Glossary
There are currently 25 names in this directory beginning with the letter P.
P
Parent node and child node (in decision trees)
These terms are relative in nature. Any node situated below another node is typically referred to as a child node or sub-node, while the node preceding these child nodes is commonly known as the parent node.
Parents and children (in Bayesian networks)
In a Bayesian network, the parents of a node are the nodes that directly influence it. The children of a node are the nodes that are directly influenced by it.
Partitioning clustering
Partitioning clustering divides the data into non-overlapping partitions or clusters. It directly assigns each data point to a specific cluster.
Pie chart
A pie chart is a circular chart that represents the proportions of different categories in a whole, with each category represented by a slice of the pie.
Population
Population is the primary target audience of which we want to examine the patterns of the data and make conclusions.
Posterior probability
The posterior probability represents the updated probability of a variable given observed evidence or data. It is calculated by combining the prior probability with the likelihood of the observed data using Bayes’ theorem.
Prediction accuracy
Prediction accuracy is a measure of how accurate a model predicts the target variables (including actual positives and actual negatives).
Prediction errors
Errors measure the extent to which the trained model misfits the data. The lower the error, the more accurate the model.
Predictive modeling
A process of using machine learning algorithms to develop a model that predicts future or unseen events or outcomes based on data.
Predictive power
Predictive power is the ability of a model to accurately capture and represent the underlying patterns, relationships, or trends present in the data and generalize the results to other datasets.
Predictive research
Predictive strategy looks into the future. In other words, organizations analyze a large amount of data to predict new potential safety problems in the future. By mining big data, they can develop a predictive model that predicts an incident or accident before it happens.
Principal components
Principal components are the eigenvectors that correspond to the highest eigenvalues of the covariance matrix. They are ordered in terms of their importance, where the first principal component explains the maximum variance in the dataset, followed by the second principal component, and so on.
Prior probability
The prior probability represents the initial belief or knowledge about a variable before any evidence or data is observed. It is typically specified as part of the Bayesian network modeling process.
Proactive research
Proactive research studies the present. In other words, organizations examine contributing factors to an incident/accident from various aspects of hazardous conditions and organizational processes and see how they are related to the incident or accident.
Probabilistic inference
Bayesian networks allow for probabilistic inference, which means computing the probability of specific events or variables given evidence (observed data or values) from other variables in the network. Inference is based on Bayes’ theorem.
Probabilistic relationship
A probabilistic relationship refers to the existence of a connection or association between two or more variables, where the relationship is characterized by uncertainty and is described using probabilities.
Probability sampling
Probability sampling is the method of selecting individuals randomly in such as way each individual in the sampling frame has an equal probability of being chosen.
Promax
Promax is a oblique rotation method that extends the advantages of Varimax rotation while also accounting for possible correlations between the rotated components.
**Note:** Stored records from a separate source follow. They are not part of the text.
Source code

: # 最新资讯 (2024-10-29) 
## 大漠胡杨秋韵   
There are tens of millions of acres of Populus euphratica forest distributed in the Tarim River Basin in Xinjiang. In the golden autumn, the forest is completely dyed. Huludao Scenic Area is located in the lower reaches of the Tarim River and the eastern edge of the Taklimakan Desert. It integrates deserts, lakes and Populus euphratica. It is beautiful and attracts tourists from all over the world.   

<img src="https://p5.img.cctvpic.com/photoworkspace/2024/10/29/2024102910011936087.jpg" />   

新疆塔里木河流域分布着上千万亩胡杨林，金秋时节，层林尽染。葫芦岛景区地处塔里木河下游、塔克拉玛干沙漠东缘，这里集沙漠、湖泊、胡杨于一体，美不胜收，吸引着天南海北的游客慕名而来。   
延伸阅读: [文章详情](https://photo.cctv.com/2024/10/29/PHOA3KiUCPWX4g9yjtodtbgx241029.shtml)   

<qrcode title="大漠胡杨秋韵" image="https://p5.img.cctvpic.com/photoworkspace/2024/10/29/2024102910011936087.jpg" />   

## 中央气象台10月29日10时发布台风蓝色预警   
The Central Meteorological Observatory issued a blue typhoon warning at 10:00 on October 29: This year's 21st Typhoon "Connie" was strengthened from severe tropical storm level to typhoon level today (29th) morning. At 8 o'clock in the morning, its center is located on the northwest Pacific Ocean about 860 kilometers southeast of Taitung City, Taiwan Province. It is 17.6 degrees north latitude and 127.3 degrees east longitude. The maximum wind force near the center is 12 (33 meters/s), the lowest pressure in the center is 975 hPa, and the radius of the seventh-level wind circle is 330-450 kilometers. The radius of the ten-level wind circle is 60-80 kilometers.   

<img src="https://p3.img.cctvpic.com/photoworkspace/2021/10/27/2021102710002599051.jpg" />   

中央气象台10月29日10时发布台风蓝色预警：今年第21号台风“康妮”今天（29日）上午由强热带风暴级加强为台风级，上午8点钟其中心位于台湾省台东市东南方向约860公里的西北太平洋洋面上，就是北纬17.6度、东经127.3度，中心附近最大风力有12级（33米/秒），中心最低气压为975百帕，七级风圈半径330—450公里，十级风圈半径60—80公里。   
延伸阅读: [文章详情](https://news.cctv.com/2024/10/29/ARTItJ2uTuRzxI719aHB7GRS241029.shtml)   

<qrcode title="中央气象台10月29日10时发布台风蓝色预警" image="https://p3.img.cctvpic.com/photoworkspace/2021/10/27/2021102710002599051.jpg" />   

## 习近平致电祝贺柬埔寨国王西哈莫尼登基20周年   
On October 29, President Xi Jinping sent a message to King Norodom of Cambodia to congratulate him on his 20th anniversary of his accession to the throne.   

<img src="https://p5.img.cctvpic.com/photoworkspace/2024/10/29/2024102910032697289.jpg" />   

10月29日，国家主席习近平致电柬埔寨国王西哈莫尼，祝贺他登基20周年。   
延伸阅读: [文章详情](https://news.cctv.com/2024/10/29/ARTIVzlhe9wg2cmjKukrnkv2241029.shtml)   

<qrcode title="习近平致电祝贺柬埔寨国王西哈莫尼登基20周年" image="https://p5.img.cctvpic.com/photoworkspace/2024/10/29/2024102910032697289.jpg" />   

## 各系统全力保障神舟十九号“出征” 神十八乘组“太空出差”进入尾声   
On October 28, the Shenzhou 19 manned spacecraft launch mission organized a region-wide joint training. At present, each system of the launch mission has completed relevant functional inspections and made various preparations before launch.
It is considered a compromise between the simplicity of orthogonal rotation and the flexibility of oblique rotation.
Pruning
Removing the sub-nodes of a parent node is called pruning. It is a technique used to simplify the decision tree by removing nodes that do not significantly improve its performance on the validation set. A tree is grown through splitting and shrunk through pruning.
Pseudo R-squared
Pseudo R-squared is a metric used in logistic regression to assess the model fit. Unlike the traditional R-squared used in linear regression, which measures the proportion of variance explained by the model, pseudo R-squared measures the proportion of the deviance explained by the model.